France, Japan Urge Khmer Rouge Tribunal in UN Mandate

Eleventh-hour diplomacy has salvaged an attempt to get the UN to reopen talks on a Khmer Rouge tribunal, with France and Japan co-sponsoring a draft mandate that would force the UN to come back to the table—a proposal that could come up for its first vote as early as this week, several sources in Phnom Penh said Sunday.

“Conscious that the opportunity to bring those responsible to justice may soon be lost,” France and Japan urge UN Secretary-General Kofi Annan “to resume negotiations, without delay,” according to the draft resolution, which was obtained Sunday.

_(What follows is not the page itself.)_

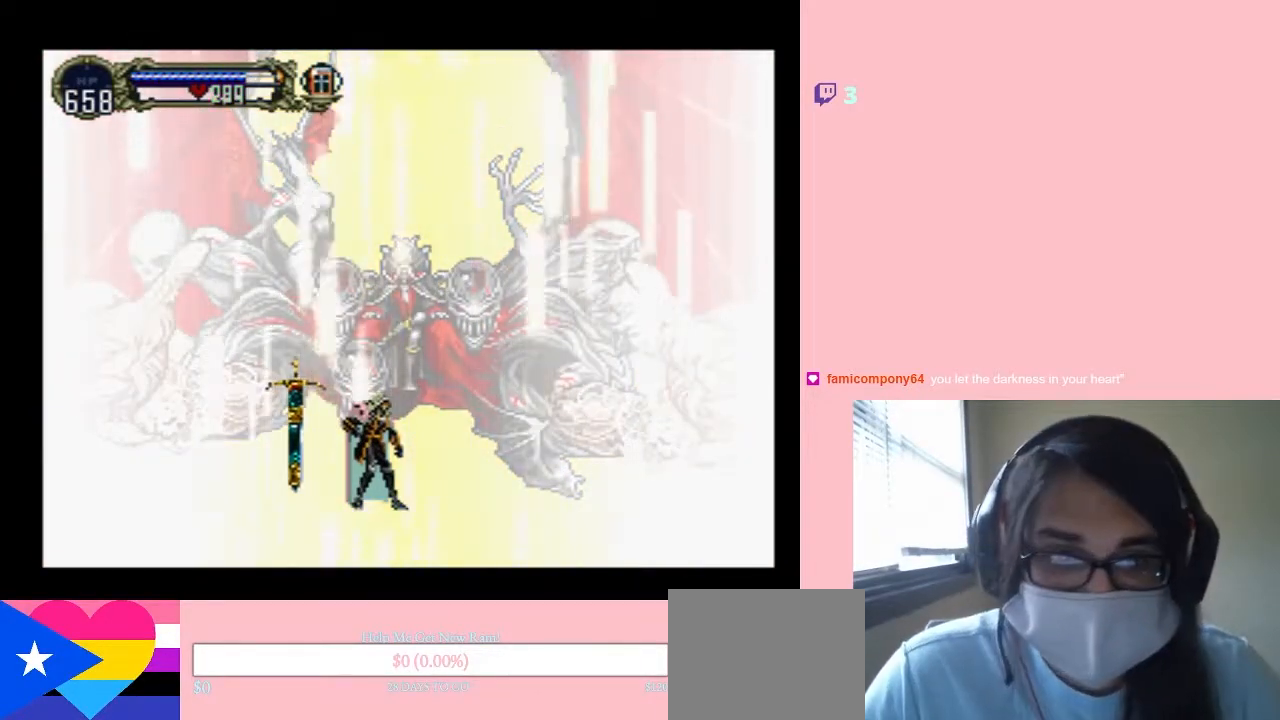
{"buttons": [], "left_stick": "center", "right_stick": "center", "events": [[50, "right_stick", "center"]]}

France and Japan moved late last Tuesday to co-sponsor the proposed mandate—which UN Sec­retary-General Kofi Annan says he needs to restart the stalled talks, Japanese Ambas­sador Go­taro Oga­wa said.

Australia had been the informal chair of a coalition of 26 nations fighting to get a new UN mandate through the world body and save a court that would bring justice to Cambodia more than two dec­ades after the Khmer Rouge re­gime was toppled, several sources familiar with the negotiations said.

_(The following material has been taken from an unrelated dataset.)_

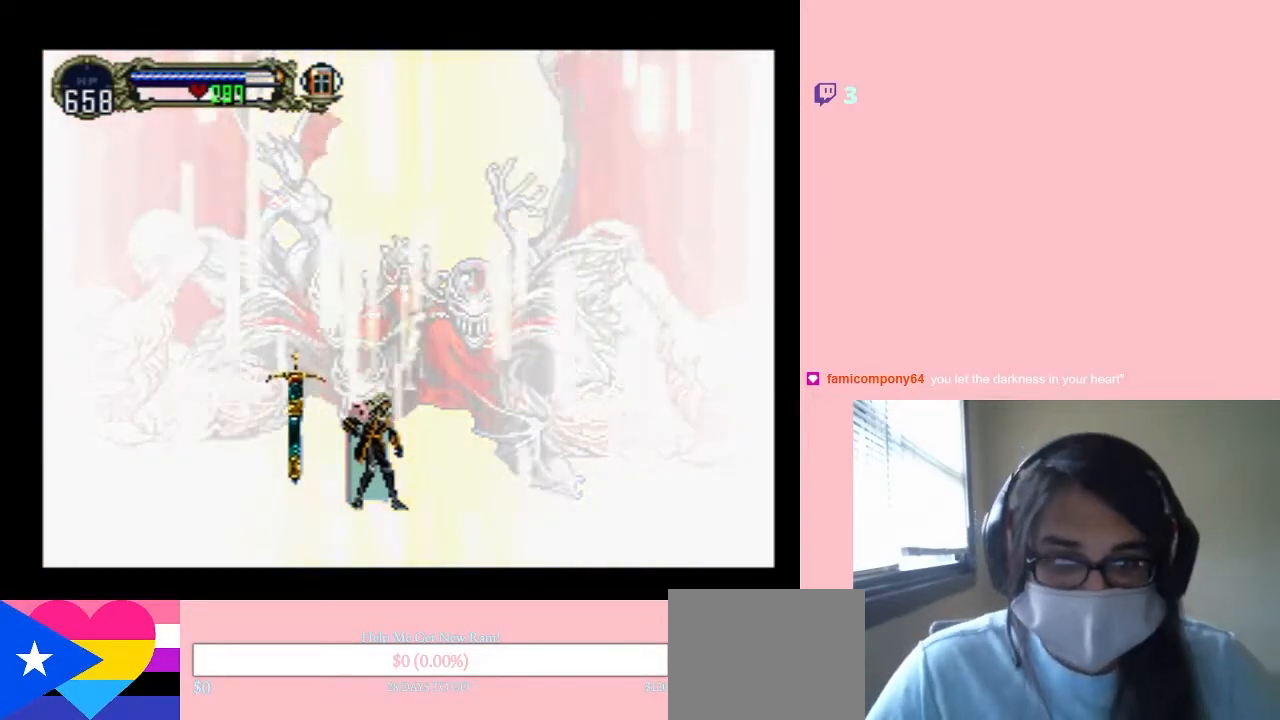
{"buttons": [], "left_stick": "down", "right_stick": "center", "events": [[367, "left_stick", "down"]]}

The sources said Sunday that Australia finally got fed up with Cambodia’s insistence over the wording of the resolution.

Ogawa said Sunday that he was guardedly optimistic. “We all have been working very hard to get a Khmer Rouge tribunal. I don’t know if we’ll be successful, but I hope we will be,” he said.

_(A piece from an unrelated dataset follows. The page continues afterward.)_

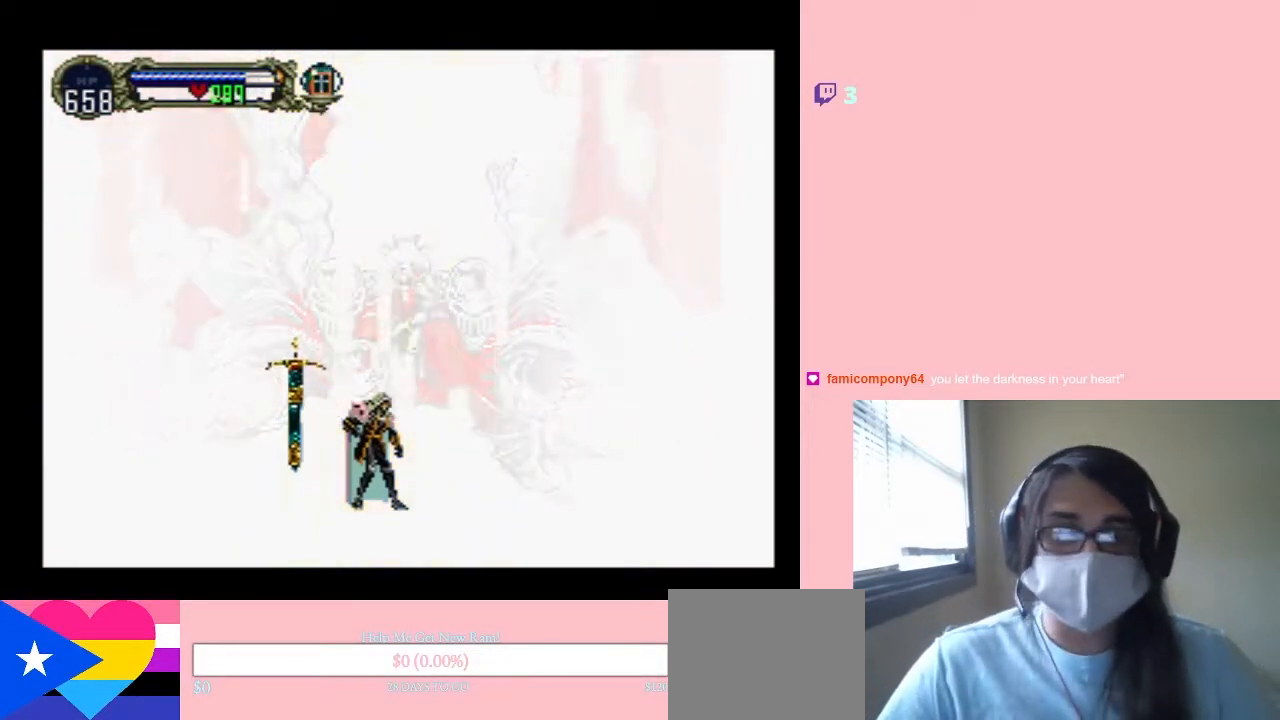
{"buttons": [], "left_stick": "up", "right_stick": "center", "events": [[200, "left_stick", "center"], [367, "left_stick", "up"]]}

The key to the mandate is wording that makes Cambodia’s tribunal law supreme, some sources said. When he pulled the plug on the Khmer Rouge tribunal negotiations in February, UN Chief of Legal Affairs Hans Corell said Cambo­dians had refused to bow to UN authority.

The proposed mandate would reverse course by giving the Cambodian law “subject-matter jurisdiction” in the tribunal.

The UN’s top human rights ob­server for Cambodia, Peter Leu­precht, refuted that interpretation, but hailed the draft proposal.

“I think it’s a good text and hope that the Cambodians would support it,” Leuprecht said.